The upload agent pushes files into an AWS S3 bucket, where the files are picked up for ingestion and further processing
Ensure you have python and pip installed, then follow these steps:
- Install with
pip install datateer-upload-agent
- Do one-time agent configuration with
datateer config upload-agent
- Do one-time feed configuration with
datateer config feed
- Upload data with
datateer upload <feed_key> <path>
All data in the data lake has the following metadata:
- A provider is an organization that is providing data. This could be your organization if you are pushing data from an internal database or application
- A source is the system or application that is providing data. A provider can provide data from one or more systems
- A feed is an independent data feed. A source can provide one or more feeds. For example, if the source is a database, each feed could represent a single table or view. If the source is an API, each feed could represent a single entity.
- A file is a data file like a CSV file. It is a point-in-time extraction of a feed, and it is what you upload using the agent.
datateer upload orders_feed ./my_exported_data/orders.csv
will upload the file at ./my_exported_data/orders.csv
using the feed key orders_feed
datateer config upload-agent
will ask you a series of questions to configure your agent
Datateer client code:
Raw bucket name:
Access key:
Access secret:
If you need to reconfigure the agent, just rerun datateer config upload-agent
datateer config feed
will ask a series of questions to configure a new feed
Provider: xyz
Data Source: internal_app1
Feed: orders
Feed key [orders]: orders_feed
datateer config feed --update orders_feed
will rerun the configuration questions for the feed with the key orders_feed
datateer config upload-agent --show
will show you your existing configuration
client-code: xyz
raw-bucket: xyz-pipeline-raw-202012331213123432341213
access-key: ABC***
access-secret: 123***
feeds: 3
1) Feed "customers" will upload to xyz/internal_app1/customers/
2) Feed "orders_feed" will upload to xyz/internal_app1/orders/
3) Feed "leads" will upload to salesforce/salesforce/leads
Feed "abc" will upload to provider/source/feed
- The data lake supports CSV, TSV, and JSONL files
- The first row of the data file must contain header names
- Adding new data fields or removing data fields are both supported
- You should strive to be consistent with your header names over time.
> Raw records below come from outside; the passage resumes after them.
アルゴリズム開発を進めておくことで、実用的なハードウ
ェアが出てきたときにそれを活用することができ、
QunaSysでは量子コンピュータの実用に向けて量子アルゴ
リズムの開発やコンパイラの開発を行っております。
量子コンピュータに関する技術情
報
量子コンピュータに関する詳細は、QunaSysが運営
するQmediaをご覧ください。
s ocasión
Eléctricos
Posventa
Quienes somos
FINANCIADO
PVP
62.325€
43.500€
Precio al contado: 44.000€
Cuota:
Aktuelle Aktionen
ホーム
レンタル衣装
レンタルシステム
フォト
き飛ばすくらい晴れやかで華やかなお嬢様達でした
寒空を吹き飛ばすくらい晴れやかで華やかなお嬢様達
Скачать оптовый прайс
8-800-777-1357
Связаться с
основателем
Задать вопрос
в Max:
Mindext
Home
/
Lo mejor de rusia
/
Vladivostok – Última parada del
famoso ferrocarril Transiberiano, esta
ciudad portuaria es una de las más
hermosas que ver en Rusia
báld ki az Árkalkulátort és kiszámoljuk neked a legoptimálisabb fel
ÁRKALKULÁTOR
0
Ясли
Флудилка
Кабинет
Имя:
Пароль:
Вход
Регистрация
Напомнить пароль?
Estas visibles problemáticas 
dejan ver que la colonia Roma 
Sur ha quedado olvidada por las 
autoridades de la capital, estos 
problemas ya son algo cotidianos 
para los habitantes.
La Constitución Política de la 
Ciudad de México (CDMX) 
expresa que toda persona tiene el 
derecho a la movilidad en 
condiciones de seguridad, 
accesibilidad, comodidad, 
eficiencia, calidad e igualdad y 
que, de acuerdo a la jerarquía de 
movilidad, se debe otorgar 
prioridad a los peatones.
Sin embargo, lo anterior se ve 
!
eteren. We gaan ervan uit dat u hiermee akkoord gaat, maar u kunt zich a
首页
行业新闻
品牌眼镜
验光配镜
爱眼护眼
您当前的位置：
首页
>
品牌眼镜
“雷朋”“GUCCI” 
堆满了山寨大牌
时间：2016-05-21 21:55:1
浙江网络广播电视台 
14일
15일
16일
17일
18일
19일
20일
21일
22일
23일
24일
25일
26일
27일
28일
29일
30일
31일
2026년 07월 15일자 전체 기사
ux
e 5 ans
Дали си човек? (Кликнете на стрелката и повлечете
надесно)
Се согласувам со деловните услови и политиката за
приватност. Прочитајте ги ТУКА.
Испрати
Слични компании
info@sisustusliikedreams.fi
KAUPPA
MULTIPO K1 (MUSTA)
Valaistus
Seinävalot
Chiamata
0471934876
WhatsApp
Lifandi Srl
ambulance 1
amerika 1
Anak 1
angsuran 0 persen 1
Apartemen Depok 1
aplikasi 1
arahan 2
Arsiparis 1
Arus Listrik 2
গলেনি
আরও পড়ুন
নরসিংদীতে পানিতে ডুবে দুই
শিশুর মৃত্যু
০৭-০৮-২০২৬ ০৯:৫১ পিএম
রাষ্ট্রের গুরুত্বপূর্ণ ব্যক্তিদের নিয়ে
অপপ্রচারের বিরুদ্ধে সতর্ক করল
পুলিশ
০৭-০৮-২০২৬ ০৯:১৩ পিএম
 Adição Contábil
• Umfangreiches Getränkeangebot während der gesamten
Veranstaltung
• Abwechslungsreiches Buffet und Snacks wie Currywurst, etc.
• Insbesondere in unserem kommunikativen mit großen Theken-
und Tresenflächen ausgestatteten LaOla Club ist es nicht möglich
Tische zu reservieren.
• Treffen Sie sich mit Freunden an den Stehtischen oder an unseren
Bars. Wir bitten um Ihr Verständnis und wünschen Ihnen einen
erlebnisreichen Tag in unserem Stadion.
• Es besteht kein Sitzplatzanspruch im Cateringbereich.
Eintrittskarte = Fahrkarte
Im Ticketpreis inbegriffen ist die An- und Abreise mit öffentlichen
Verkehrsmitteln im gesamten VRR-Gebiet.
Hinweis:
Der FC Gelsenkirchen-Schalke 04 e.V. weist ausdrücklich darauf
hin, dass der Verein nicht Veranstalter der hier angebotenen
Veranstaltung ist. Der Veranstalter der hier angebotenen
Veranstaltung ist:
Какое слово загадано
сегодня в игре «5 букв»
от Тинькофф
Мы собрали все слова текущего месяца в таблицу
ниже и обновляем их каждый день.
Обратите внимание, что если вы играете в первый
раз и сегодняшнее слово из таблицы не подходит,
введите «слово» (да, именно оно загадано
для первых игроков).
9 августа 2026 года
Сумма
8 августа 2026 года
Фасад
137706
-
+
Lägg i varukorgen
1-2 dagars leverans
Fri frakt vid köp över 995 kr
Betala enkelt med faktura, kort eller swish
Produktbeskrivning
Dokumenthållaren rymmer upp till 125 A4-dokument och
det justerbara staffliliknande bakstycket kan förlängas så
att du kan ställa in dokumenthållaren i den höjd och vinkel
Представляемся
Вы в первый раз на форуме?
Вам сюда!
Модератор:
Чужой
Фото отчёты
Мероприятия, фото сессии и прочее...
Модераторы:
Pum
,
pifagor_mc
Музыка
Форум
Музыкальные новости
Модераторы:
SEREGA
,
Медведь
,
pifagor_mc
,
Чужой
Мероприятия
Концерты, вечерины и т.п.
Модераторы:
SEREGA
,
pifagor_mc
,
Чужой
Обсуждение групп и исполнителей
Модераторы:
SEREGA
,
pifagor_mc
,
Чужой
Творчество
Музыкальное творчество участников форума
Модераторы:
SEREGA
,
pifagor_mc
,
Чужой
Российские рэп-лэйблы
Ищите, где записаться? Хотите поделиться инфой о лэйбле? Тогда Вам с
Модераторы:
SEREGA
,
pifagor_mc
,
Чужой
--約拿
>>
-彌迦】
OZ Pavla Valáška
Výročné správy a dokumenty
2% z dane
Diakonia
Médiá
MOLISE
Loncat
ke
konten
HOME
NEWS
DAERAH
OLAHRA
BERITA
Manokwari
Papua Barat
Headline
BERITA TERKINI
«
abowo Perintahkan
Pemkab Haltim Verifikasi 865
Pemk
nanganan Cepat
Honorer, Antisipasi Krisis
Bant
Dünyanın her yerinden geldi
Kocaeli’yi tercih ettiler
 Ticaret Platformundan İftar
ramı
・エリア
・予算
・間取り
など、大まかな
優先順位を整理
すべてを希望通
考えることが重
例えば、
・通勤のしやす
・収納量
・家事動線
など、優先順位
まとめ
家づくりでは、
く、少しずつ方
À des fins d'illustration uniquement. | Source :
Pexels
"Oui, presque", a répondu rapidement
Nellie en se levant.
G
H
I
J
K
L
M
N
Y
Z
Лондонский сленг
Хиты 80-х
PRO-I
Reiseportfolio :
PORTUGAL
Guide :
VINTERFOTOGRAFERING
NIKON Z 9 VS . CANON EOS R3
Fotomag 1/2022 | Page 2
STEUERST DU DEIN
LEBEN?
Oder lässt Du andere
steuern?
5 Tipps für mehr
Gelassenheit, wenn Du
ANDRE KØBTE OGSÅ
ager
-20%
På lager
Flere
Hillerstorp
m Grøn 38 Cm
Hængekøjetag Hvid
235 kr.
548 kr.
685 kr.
The data lake can handle changes, but it will likely confuse anyone using the feeds
Configuration can be handled completely through the datateer config
commands. If you need more details, this section provides more details on how configuration works and where it is stored.
Here is where the Datateer upload agent will look for configuration information, in order of preference:
- In a relative directory named
.datateer
, in a file namedconfig.yml
. - In the future, we may add global configuration in the user's home directory or in environment variables
An example configuration file will look like this:
client-code: xyz
upload-agent:
raw-bucket: xyz-pipeline-raw-202012331213123432341213
access-key: ABC***
access-secret: 123***
feeds:
customers:
provider: xyz
source: internal_app1
feed: customers
orders_feed:
provider: xyz
source: internal_app1
feed: orders
leads:
provider: salesforce
source: salesforce
feed: leads
To develop in this repo:
- Install poetry and activate shell with
poetry shell
- Run
poetry install
- To test run
pytest
orptw
- To run locally, install with
pip install -e .